Apache-2.0 (Legacy): All content committed before 2026-01-04 is licensed under the Apache License 2.0.
G0 PLUS Community License Agreement: All content committed on or after 2026-01-04 and before 2026-06-16 is licensed under the G0 PLUS Community License (Non-Commercial + Limited Patent License). See G0 Plus Community License Agreement.
G0.5 Community License Agreement: All content committed on or after 2026-06-16 is licensed under the G0.5 Community License (Non-Commercial + Limited Patent License). See G0.5 Community License Agreement. For avoidance of doubt, there are two licensing boundaries, each determined by the first commit that introduces the corresponding license switch:
Boundary 1 (Apache-2.0 / G0 PLUS): First commit under the G0 PLUS license (introducing the G0 PLUS license switch): 38b31e4
Boundary 2 (G0 PLUS / G0.5): First commit under the G0.5 license (introducing the G0.5 license switch): dc0a1ef In the event of any inconsistency between the date descriptions and the commit hashes, the commit hashes shall prevail.

What you can do under the G0.5 Community License

You may use, reproduce, modify, and distribute the G0.5 materials only for non-commercial purposes, such as academic research, personal use, education, and evaluation. Commercial use (including production deployment, providing services to third parties, or productization) requires a separate commercial license from us.

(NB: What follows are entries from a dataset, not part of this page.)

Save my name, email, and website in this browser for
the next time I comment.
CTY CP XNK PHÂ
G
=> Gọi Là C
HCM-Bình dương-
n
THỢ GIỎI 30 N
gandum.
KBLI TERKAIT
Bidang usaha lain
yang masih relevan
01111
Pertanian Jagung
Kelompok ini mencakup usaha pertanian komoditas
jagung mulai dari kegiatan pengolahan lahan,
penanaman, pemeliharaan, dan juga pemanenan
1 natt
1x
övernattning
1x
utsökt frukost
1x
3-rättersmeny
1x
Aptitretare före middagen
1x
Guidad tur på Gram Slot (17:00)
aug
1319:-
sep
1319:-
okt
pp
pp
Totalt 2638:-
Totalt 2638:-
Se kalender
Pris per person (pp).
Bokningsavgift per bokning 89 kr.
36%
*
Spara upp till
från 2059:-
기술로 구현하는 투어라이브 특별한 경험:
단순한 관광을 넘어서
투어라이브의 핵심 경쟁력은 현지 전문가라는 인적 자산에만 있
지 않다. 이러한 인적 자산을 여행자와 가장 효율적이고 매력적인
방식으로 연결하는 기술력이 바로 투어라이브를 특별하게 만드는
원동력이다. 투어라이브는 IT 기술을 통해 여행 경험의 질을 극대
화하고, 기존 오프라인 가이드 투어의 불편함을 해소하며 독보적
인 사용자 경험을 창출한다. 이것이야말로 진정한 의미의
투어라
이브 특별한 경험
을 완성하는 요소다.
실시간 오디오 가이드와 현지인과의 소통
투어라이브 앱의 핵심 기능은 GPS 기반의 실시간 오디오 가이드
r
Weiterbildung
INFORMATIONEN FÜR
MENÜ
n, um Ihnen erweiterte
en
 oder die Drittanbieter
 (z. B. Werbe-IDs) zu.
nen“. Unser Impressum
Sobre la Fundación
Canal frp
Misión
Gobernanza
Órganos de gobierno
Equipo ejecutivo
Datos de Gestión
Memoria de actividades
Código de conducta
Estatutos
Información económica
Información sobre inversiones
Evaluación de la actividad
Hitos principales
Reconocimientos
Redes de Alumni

The G0.5 materials include model code, weights, configurations, training/inference scripts, documentation, and accompanying materials. See LICENSE-G0.5 and licenses/LICENSE-G0.5.

Notices and attribution

If you redistribute any part of the G0.5 materials, you must include:

a copy/link of the G0.5 Community License Agreement,
the NOTICE file in this repository, and
prominent notices on modified files indicating changes.

Third-party licenses

G0.5 uses Qwen3.5 as its pretrained VLM backbone and includes Qwen3.5-derived implementation components. Qwen3.5 model weights, configuration files, and related upstream materials are licensed by Qwen under Apache License 2.0. See LICENSE_QWEN3_5.txt.

Legal and safety compliance

This repository release does not itself provide a public-facing generative AI service. If you deploy, fine-tune, redistribute, or expose any model, service, output, or robot-control workflow, you are responsible for complying with applicable laws and regulations, including requirements for data rights, personal information protection, safety assessment or filing, content safety, generated-content labeling, and robotics safety in your jurisdiction.